Terus terang kalimat itu mulai menggangguku, seperti mengisi ruang kosong di telingaku dengan kegaduhan.
“Engkau bisa merumahkan tubuh-tubuh mereka, ” lanjutnya lagi, “tapi bukan jiwa mereka. Karena jiwa-jiwa itu tinggal di rumah hari esok, yang tak pernah dapat kau kunjungi meskipun hanya dalam mimpi.”

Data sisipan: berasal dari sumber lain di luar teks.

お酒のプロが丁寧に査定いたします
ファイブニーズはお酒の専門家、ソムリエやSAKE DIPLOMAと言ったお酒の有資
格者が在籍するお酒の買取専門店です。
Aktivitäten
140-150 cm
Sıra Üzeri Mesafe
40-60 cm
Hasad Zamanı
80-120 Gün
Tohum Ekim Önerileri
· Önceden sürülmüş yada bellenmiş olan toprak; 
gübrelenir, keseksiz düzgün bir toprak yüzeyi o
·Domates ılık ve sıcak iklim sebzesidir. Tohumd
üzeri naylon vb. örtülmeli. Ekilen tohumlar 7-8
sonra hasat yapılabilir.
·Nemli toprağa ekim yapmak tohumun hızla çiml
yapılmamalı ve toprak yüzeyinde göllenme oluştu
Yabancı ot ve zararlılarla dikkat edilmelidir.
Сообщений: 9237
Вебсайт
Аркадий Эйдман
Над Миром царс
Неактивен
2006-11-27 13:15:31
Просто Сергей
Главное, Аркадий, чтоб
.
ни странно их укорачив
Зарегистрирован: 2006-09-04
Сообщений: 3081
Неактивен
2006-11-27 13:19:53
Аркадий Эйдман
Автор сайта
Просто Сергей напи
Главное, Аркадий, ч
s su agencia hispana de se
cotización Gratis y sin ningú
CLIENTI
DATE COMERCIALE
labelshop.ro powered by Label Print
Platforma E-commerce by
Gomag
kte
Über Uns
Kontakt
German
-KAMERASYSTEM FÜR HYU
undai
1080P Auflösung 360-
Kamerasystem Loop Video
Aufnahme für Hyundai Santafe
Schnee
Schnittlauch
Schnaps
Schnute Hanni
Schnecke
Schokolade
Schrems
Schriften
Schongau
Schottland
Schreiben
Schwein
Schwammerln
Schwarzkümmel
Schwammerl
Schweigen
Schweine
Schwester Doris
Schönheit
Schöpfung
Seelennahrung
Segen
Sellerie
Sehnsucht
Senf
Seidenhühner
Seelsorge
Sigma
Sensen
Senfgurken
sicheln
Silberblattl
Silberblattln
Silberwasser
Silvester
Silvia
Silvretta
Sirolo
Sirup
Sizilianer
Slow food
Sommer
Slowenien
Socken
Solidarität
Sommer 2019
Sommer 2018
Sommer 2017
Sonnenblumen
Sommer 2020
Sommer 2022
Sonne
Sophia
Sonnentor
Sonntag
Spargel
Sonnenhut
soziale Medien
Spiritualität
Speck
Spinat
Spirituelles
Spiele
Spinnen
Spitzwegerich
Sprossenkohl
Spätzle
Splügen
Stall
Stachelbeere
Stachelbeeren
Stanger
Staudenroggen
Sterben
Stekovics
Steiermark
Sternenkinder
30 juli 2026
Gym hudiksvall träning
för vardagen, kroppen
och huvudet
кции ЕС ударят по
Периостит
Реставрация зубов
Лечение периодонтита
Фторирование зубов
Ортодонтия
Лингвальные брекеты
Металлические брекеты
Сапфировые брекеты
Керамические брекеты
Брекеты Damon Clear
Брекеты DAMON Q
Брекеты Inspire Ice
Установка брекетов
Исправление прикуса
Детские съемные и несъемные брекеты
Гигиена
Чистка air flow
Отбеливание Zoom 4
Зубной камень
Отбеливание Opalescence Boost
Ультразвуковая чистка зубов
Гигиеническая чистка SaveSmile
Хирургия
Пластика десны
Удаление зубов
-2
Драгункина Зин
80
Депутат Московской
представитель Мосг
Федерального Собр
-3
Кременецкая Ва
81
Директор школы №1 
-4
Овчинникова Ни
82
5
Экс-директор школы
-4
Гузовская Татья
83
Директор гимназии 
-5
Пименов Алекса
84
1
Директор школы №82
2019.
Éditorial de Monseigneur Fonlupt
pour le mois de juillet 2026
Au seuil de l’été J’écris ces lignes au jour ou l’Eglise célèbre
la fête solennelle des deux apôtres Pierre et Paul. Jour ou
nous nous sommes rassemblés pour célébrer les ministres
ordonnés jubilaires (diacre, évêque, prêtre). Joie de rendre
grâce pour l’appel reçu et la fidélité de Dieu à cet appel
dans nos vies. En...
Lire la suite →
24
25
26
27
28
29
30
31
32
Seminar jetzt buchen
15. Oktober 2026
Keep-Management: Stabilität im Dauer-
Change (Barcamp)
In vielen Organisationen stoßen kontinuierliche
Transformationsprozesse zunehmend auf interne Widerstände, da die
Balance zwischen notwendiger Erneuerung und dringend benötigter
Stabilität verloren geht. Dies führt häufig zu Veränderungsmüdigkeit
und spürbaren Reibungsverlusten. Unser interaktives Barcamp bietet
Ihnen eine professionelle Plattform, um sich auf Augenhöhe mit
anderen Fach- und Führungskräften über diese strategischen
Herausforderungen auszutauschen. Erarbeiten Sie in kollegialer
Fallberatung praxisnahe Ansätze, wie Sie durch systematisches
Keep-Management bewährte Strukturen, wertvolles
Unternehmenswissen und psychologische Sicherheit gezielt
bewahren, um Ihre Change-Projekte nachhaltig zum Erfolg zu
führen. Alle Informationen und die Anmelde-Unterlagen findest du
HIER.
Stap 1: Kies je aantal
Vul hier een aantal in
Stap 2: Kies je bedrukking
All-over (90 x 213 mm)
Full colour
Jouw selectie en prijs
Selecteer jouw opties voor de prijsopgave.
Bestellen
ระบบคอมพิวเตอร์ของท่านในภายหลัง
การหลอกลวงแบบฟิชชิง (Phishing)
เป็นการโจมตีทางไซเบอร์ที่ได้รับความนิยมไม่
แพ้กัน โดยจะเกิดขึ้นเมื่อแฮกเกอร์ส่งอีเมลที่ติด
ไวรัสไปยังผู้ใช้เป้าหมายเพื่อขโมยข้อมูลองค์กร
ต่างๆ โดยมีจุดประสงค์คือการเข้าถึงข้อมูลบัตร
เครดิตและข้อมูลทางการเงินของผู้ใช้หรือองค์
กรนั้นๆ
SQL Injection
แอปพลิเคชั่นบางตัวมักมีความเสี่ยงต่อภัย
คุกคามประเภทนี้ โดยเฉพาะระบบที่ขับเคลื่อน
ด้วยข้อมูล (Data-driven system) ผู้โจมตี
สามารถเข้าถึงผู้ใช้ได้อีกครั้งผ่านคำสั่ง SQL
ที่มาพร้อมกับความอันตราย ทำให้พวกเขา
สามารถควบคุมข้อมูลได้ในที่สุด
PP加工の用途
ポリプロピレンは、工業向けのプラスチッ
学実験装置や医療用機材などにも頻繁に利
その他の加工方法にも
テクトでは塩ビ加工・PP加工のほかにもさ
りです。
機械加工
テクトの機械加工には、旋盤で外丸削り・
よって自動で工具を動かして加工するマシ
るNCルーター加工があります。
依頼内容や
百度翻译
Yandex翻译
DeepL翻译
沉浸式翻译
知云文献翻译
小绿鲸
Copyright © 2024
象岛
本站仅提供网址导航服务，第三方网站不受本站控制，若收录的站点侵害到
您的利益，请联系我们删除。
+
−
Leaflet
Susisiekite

“Cukup, Kahlil..!” Kataku seraya memalingkan wajah kearahnya. “Sudah beribu pendongeng yang mendendangkan kata-kata itu. Tapi tak satu pun yang menemukan makna sejatinya kecuali kesia-siaan belaka.”
“Kau salah.., Sobat.”
“Tidak, Kahlil...”
“Karena belum cukup waktumu memahami arti hidup. Karena belum banyak ruas jalan yang kau susuri hingga terjal dan berlikunya pengalaman masih belum cukup buatmu untuk menggapai tingginya pemahaman. Juga goresan-goresan luka ditubuhmu itu.., perih yang kau rasakan belum cukup dalam untuk bisa menyelami dasar-dasar kearifan.”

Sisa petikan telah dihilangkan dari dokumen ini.